I also do much better when I avoid the middle of the store. Most of what we bought this month was either produce or milk. All the
good processed stuff is in the middle. Out of sight is out of mind. I did buy chips once for a camping trip, and I broke down and bought some Goldfish crackers and granola bars for school lunches and snacks, but only after we’d cleaned out most of what we had first.
Watch Your Meat
Meat can be super expensive. I’ve noticed higher prices on just about everything in recent months. Even the cheapest package of bacon is around $6! The way around this is to either avoid it altogether or buy it on the cheap. The above mentioned turkey still had the price tag of $4.71. Five days of meals for three at under $5 is a great deal.

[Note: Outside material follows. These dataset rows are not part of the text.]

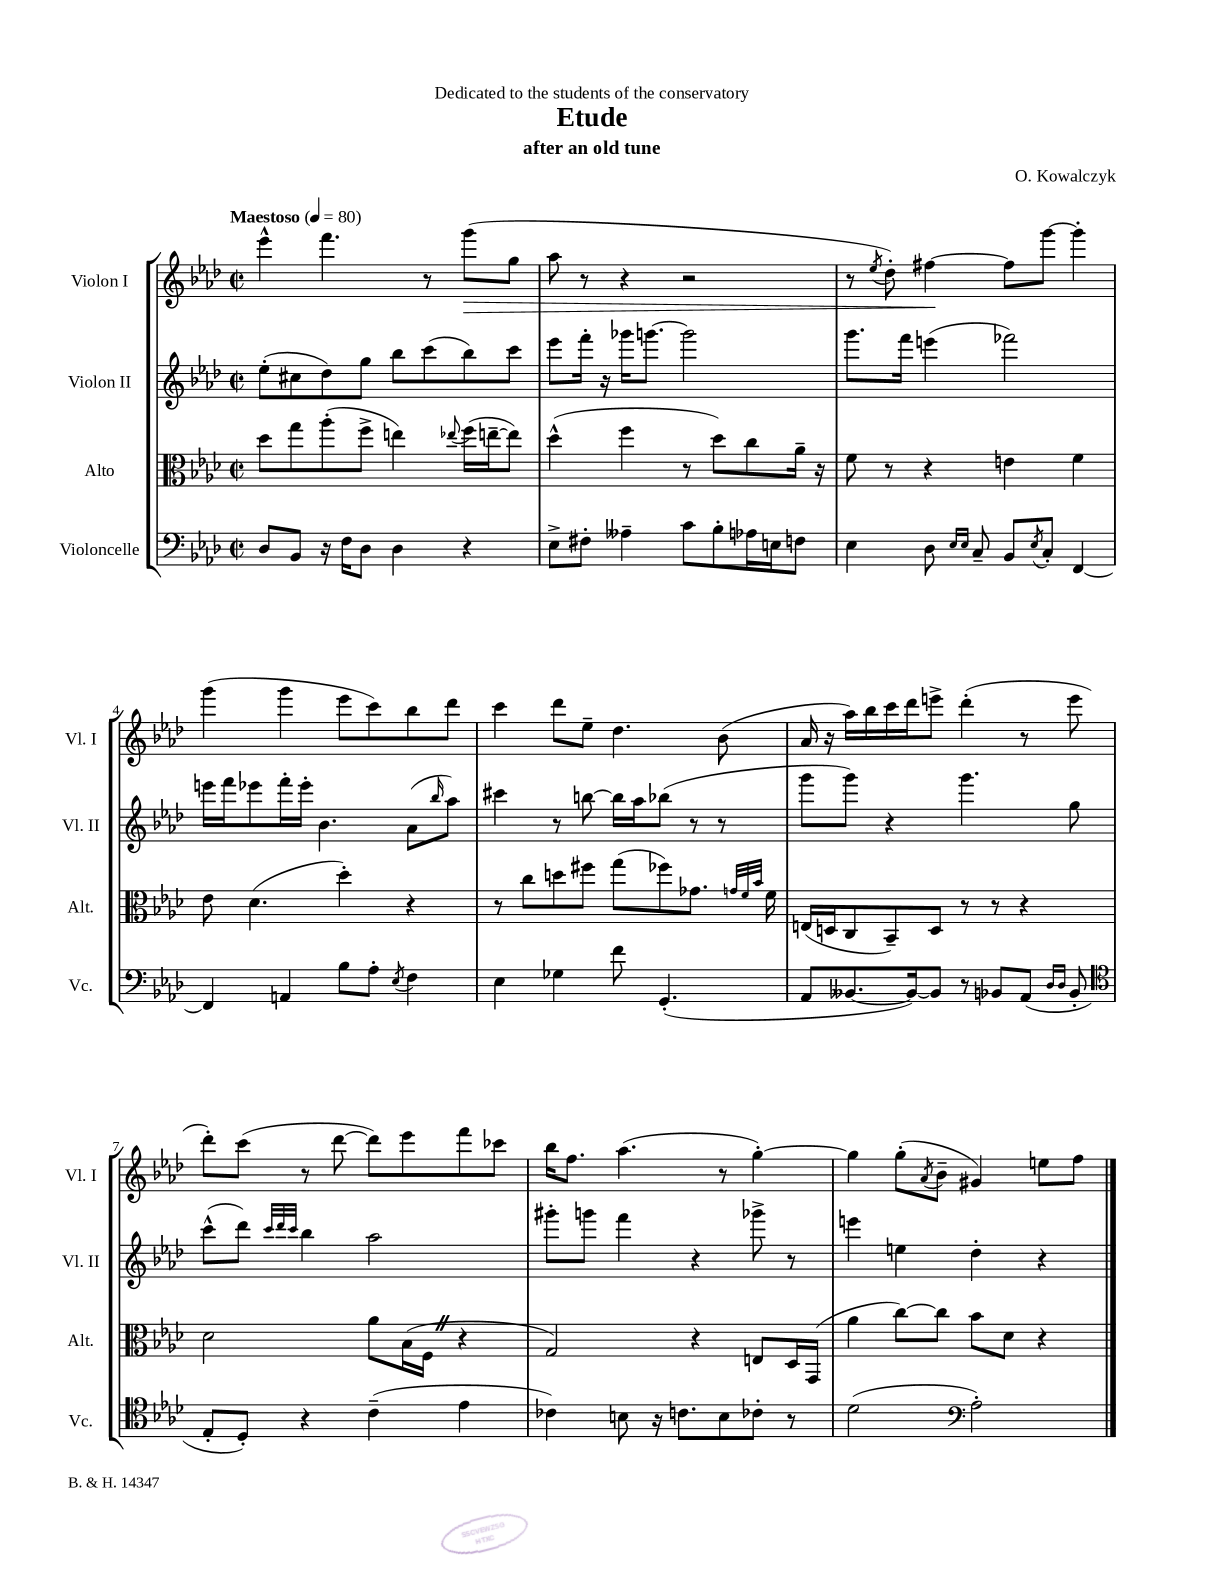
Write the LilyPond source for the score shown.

\header { title = "Etude" composer = "O. Kowalczyk" subtitle = "after an old tune" dedication = "Dedicated to the students of the conservatory" }
<<
\new StaffGroup <<
\new Staff = "s0" \with { instrumentName = "Violon I" shortInstrumentName = "Vl. I" } {
    \clef treble \key aes \major \defaultTimeSignature \time 2/2 \tempo "Maestoso" 4 = 80
    ees'''4-^ f'''4. r8 g'''8\>( g''8 |
    aes''8 r8 r4 r2 |
    r8 \acciaccatura { ees''8 } des''8-.) fis''4~\! fis''8 g'''8~ g'''4-. |
    g'''4( g'''4 ees'''8 c'''8) bes''8 des'''8 |
    c'''4 des'''8 ees''8-- des''4. bes'8( |
    aes'16 r16 aes''16) bes''16 c'''16 des'''16 e'''8-> des'''4-.( r8 e'''8 |
    des'''8-.) c'''8( r8 des'''8~ des'''8) ees'''8 f'''8 ces'''8 |
    bes''16 f''8. aes''4.( r8 g''4~-.) |
    g''4 g''8-.( \acciaccatura { aes'8 } bes'8-- gis'4) e''8 f''8 \bar "|." |
}
\new Staff = "s1" \with { instrumentName = "Violon II" shortInstrumentName = "Vl. II" } {
    \clef treble \key aes \major \defaultTimeSignature \time 2/2
    ees''8-.( cis''8 des''8) g''8 bes''8 c'''8( bes''8) c'''8 |
    ees'''8 f'''16-. r16 ges'''16 g'''8.~ g'''2 |
    g'''8. f'''16 e'''4( fes'''2) |
    e'''16 f'''16 ees'''8 f'''16-. ees'''16-. bes'4. aes'8( \grace { bes''16 } aes''8) |
    cis'''4 r8 b''8~ b''16 aes''16 bes''8( r8 r8 |
    g'''8 g'''8) r4 g'''4. g''8 |
    c'''8-^( des'''8) \grace { c'''32 des'''32 c'''32 } bes''4 aes''2 |
    gis'''8-. g'''8 f'''4 r4 ges'''8-> r8 |
    e'''4 e''4 des''4-. r4 \bar "|." |
}
\new Staff = "s2" \with { instrumentName = "Alto" shortInstrumentName = "Alt." } {
    \clef alto \key aes \major \defaultTimeSignature \time 2/2
    des''8 g''8 aes''8-.( f''8-> e''4) \appoggiatura { ees''8 } f''16( e''16~-- e''8) |
    des''4-^( f''4 r8 des''8) c''8 aes'16-- r16 |
    f'8 r8 r4 e'4 f'4 |
    ees'8 des'4.( des''4-.) r4 |
    r8 c''8 d''8 fis''8 g''8( fes''8) ges'8. \grace { g'32 f'32 bes'32 } f'16 |
    e16( d16 c8 bes,8--) d8 r8 r8 r4 |
    des'2 aes'8 bes16( f16 \once \override BreathingSign.text = \markup { \musicglyph "scripts.caesura.straight" } \breathe r4 |
    g2) r4 e8 des16 g,16( |
    aes'4 c''8~) c''8 bes'8 des'8 r4 \bar "|." |
}
\new Staff = "s3" \with { instrumentName = "Violoncelle" shortInstrumentName = "Vc." } {
    \clef bass \key aes \major \defaultTimeSignature \time 2/2
    des8 bes,8 r16 f16 des8 des4 r4 |
    ees8-> fis8-. aeses4-- c'8 bes8-. aes16 e16 f8 |
    ees4 des8 \grace { ees16 ees16 } c8-- bes,8 \acciaccatura { ees8 } c8-. f,4~ |
    f,4 a,4 bes8 aes8-. \acciaccatura { ees8 } f4 |
    ees4 ges4 f'8 g,4.-.( |
    aes,8 beses,8.~ beses,16~) beses,8 r8 bes,8 aes,8( \grace { des16 des16 } bes,8-. |
    \clef tenor ees8-. des8-.) r4 c'4--( ees'4 |
    ces'4) b8 r16 c'8. b8 ces'8-. r8 |
    des'2( \clef bass aes2-.) \bar "|." |
}
>>
>>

Also look for meals where meat is more like a side thought. If you have a family of five and serve everyone a steak or chicken breast, that really adds up. If you make tacos or soups, you’ll use about half as much meat and you can substitute cheaper ingredients like beans or veggies without sacrificing taste or nutritional content.
Eat Those Leftovers
We will probably never be 100% efficient with eating, but we do eat just about every leftover that ends up in the fridge. Even if you don’t eat it right away, freeze it for later. By doing that, you can cook less, buy less, and eliminate food waste.
You Can Buy Fresh Produce On A Budget
I did a whole post about this, but as a reminder, you can eat healthy on a budget. You just can’t be picky about what produce you choose. Eat what’s on sale. Lately, our Kroger has had fresh pineapples for $.99 each and grapes for $.99 a pound. I had to take fruit to the my daughter’s Halloween party last week. Guess what I took? For $3, we fed fresh fruit to a class of 17. If I’d bought a pre-made fruit tray for the class, it would have probably been $20.
Maybe We Need a Milk Cow
My daughter goes through milk like water, and I only have one kid. I can’t imagine having a whole brood of them. We’d have to get a milk cow.
Probably besides produce, milk is the most expensive thing we buy. I almost always buy organic. Maybe that’s overkill, but that’s what we choose to do. I also like almond milk for myself, and it isn’t cheap.
We are not brand loyal and buy whatever kind costs the least, but even with that strategy and with coupons, milk is still expensive. The way to afford organic and specialty milk is to cut out crap from other areas of the budget. By not buying soda and snacks all the time and making more food from ingredients instead of buying processed stuff, we feel OK about spending more for organic.
Nutrition is Most Important
While I’m all about saving money, I won’t sacrifice nutrition for cost. I strongly believe it’s possible to buy nutritious food in affordable ways,but we’ll probably never get our grocery spending much lower than it has been this month. I refuse to make our dinners into cheap, starchy meals. We could have much more rice, potatoes, and cheap pasta to save money, but I will probably always buy better cuts of meat, (on sale of course!), fresh produce, and go organic when it makes sense.
How was your grocery spending last month? Are there things you won’t cut out of your grocery budget?